Stored data entries:
**********
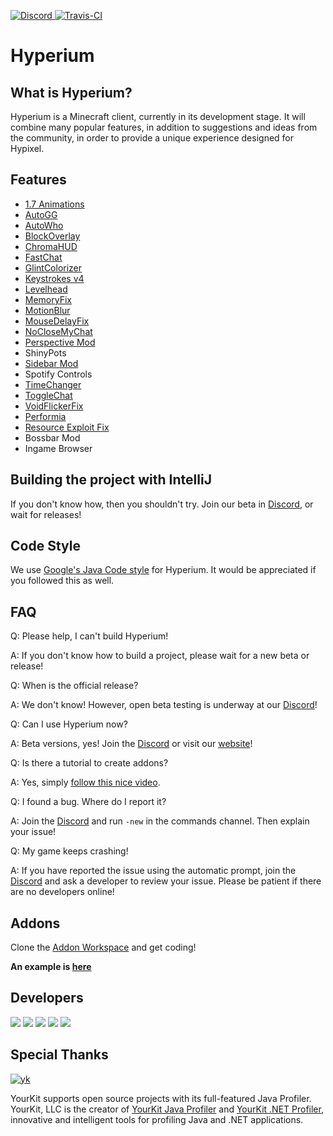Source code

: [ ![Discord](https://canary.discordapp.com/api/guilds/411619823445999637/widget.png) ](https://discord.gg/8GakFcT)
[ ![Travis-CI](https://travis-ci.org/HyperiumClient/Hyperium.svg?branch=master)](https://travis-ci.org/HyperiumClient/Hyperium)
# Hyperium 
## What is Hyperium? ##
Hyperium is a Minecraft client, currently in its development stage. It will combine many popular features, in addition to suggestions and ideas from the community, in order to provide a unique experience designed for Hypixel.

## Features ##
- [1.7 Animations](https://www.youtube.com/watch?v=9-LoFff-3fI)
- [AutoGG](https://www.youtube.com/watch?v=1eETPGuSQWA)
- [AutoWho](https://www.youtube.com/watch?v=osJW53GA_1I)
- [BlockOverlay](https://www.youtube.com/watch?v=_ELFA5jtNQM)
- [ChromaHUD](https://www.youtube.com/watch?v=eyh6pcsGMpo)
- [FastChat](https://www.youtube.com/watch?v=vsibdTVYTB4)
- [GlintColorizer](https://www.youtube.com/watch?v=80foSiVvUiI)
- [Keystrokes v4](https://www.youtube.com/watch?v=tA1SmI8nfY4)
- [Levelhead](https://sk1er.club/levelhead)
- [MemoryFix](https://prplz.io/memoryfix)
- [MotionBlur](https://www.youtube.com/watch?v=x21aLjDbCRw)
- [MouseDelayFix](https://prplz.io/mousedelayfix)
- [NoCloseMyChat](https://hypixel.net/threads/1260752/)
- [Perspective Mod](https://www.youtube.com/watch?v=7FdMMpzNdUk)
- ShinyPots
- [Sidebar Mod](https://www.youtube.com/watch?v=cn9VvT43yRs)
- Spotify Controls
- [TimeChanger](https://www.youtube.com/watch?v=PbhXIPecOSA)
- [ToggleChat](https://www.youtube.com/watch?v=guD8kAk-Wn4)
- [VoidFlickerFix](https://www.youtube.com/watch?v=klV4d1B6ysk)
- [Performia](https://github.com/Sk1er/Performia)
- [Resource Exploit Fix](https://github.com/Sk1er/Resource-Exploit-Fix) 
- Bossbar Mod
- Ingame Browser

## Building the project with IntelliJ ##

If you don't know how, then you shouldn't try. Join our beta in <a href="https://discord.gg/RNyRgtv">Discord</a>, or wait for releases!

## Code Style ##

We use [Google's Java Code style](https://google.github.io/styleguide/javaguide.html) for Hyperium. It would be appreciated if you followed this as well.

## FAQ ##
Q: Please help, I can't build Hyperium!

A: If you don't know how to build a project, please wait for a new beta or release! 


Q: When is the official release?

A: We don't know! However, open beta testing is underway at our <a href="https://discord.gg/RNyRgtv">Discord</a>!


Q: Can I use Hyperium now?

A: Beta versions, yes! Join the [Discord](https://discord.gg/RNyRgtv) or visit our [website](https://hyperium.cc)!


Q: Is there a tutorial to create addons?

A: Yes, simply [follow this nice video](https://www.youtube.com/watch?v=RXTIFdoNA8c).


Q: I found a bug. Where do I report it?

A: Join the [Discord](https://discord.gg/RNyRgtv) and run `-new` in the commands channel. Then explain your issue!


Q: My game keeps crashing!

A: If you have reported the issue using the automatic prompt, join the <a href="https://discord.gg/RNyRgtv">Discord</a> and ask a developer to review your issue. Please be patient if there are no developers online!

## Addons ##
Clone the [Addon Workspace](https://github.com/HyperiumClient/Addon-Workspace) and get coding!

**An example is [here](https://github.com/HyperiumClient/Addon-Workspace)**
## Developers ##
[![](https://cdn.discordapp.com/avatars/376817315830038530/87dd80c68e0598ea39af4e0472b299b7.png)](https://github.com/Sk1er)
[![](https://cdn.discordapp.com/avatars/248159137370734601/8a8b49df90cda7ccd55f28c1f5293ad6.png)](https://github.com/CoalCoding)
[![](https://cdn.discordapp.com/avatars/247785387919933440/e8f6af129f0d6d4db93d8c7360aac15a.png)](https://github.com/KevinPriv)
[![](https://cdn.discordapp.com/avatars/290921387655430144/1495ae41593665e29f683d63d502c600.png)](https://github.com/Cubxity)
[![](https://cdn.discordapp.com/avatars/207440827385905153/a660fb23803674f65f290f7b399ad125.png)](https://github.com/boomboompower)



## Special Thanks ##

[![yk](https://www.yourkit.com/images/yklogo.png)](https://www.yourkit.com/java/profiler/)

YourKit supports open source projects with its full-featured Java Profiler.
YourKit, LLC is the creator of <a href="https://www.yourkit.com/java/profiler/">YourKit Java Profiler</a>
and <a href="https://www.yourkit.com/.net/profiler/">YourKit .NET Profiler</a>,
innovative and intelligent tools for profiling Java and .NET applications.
**********
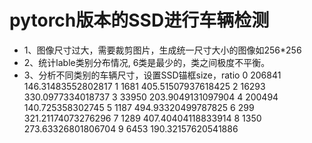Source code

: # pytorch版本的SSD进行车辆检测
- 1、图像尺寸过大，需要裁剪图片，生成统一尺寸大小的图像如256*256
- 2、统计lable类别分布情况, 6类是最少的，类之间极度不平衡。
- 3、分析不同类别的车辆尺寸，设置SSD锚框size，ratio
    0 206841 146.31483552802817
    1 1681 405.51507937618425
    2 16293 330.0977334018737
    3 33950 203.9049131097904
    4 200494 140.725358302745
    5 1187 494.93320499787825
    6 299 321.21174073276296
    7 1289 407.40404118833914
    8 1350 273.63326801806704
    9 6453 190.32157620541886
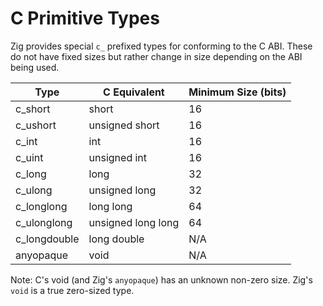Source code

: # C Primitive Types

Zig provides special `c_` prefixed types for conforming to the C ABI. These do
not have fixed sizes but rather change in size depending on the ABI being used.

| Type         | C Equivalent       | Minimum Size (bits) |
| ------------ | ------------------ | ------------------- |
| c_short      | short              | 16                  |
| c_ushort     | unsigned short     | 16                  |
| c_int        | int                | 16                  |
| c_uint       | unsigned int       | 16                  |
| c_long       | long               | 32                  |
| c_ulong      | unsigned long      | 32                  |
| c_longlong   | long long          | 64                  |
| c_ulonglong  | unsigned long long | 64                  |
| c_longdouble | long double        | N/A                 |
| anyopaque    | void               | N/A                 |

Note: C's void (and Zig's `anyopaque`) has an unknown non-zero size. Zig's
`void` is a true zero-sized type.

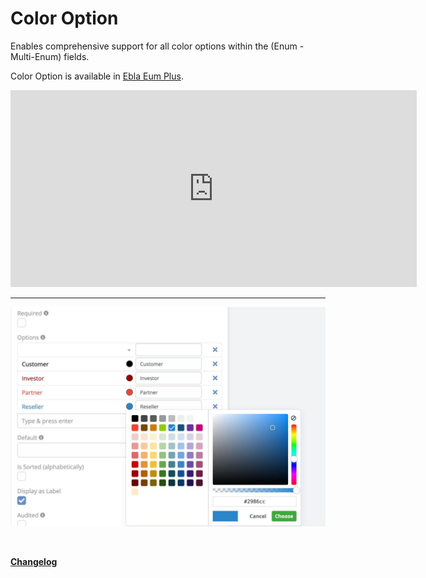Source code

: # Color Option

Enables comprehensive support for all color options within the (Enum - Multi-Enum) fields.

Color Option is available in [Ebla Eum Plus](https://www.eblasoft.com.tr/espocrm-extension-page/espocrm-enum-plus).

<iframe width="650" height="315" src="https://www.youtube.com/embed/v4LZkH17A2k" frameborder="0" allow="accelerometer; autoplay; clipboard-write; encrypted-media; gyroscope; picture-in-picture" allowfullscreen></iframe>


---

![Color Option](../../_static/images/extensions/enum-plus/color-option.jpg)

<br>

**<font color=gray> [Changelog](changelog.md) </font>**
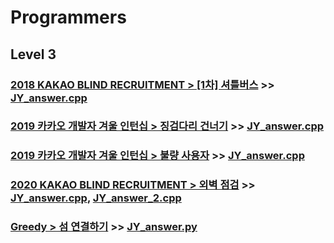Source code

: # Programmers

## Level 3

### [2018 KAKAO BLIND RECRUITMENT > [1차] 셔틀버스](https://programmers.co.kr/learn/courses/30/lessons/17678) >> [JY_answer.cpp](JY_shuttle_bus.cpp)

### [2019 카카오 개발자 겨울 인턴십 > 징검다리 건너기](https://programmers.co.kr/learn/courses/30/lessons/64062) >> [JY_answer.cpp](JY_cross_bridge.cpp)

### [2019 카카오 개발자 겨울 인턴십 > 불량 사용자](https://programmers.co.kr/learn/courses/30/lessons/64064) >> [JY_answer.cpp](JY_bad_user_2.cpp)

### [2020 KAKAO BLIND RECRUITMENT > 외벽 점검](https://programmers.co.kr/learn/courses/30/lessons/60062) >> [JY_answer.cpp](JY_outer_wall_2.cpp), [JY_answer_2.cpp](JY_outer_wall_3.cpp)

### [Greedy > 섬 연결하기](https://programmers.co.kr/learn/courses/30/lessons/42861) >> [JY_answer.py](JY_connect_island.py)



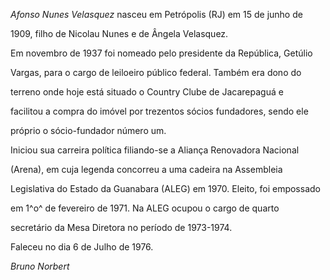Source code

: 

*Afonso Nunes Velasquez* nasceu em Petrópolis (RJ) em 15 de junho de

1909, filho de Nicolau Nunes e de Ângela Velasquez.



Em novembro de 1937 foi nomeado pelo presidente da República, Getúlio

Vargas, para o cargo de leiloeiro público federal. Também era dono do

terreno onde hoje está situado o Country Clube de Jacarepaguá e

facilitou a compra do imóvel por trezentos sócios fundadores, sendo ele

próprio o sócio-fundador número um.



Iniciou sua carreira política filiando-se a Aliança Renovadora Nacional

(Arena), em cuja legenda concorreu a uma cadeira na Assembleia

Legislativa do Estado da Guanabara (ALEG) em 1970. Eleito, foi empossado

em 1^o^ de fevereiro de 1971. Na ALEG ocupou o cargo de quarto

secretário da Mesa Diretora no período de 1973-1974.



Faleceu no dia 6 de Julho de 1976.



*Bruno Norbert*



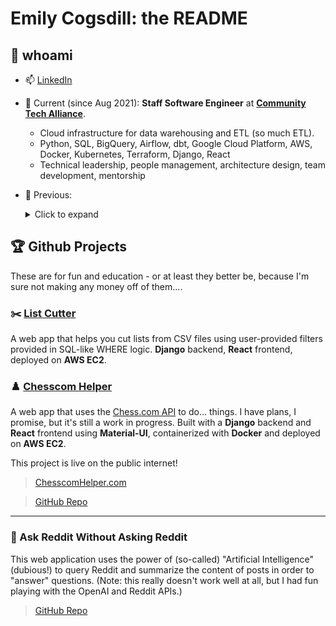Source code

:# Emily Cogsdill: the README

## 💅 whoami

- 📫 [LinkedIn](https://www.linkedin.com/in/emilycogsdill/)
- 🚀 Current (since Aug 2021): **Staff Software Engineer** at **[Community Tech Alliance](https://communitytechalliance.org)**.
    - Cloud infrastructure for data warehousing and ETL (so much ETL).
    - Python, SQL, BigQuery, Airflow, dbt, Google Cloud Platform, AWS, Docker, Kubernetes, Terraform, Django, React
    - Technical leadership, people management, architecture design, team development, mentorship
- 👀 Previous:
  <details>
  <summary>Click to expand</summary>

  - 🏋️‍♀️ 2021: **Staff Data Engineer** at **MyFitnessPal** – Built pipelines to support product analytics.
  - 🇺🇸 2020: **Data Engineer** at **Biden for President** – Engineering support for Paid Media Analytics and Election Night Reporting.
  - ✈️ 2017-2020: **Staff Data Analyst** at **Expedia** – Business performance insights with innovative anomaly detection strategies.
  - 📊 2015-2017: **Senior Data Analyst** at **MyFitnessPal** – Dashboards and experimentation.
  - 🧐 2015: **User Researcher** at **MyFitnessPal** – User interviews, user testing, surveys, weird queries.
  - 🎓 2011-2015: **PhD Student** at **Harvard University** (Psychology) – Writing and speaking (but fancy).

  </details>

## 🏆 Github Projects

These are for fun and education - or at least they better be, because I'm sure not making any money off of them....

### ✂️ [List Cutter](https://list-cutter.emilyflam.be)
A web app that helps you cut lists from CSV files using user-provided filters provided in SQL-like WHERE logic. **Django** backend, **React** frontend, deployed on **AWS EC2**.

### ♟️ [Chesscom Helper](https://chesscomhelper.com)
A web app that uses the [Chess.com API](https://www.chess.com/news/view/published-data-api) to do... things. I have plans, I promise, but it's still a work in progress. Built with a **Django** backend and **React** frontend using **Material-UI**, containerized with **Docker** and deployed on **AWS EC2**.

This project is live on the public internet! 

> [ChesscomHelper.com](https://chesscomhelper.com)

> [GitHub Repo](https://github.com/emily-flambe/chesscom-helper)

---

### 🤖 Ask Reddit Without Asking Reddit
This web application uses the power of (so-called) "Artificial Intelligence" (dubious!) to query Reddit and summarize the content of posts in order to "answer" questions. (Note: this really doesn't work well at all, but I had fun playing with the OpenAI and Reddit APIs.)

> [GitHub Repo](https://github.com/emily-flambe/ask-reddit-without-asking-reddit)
**********
Task objective: Count of lines in the data above that contain the string "anyopaque": give this number and no other words.

Task response: 2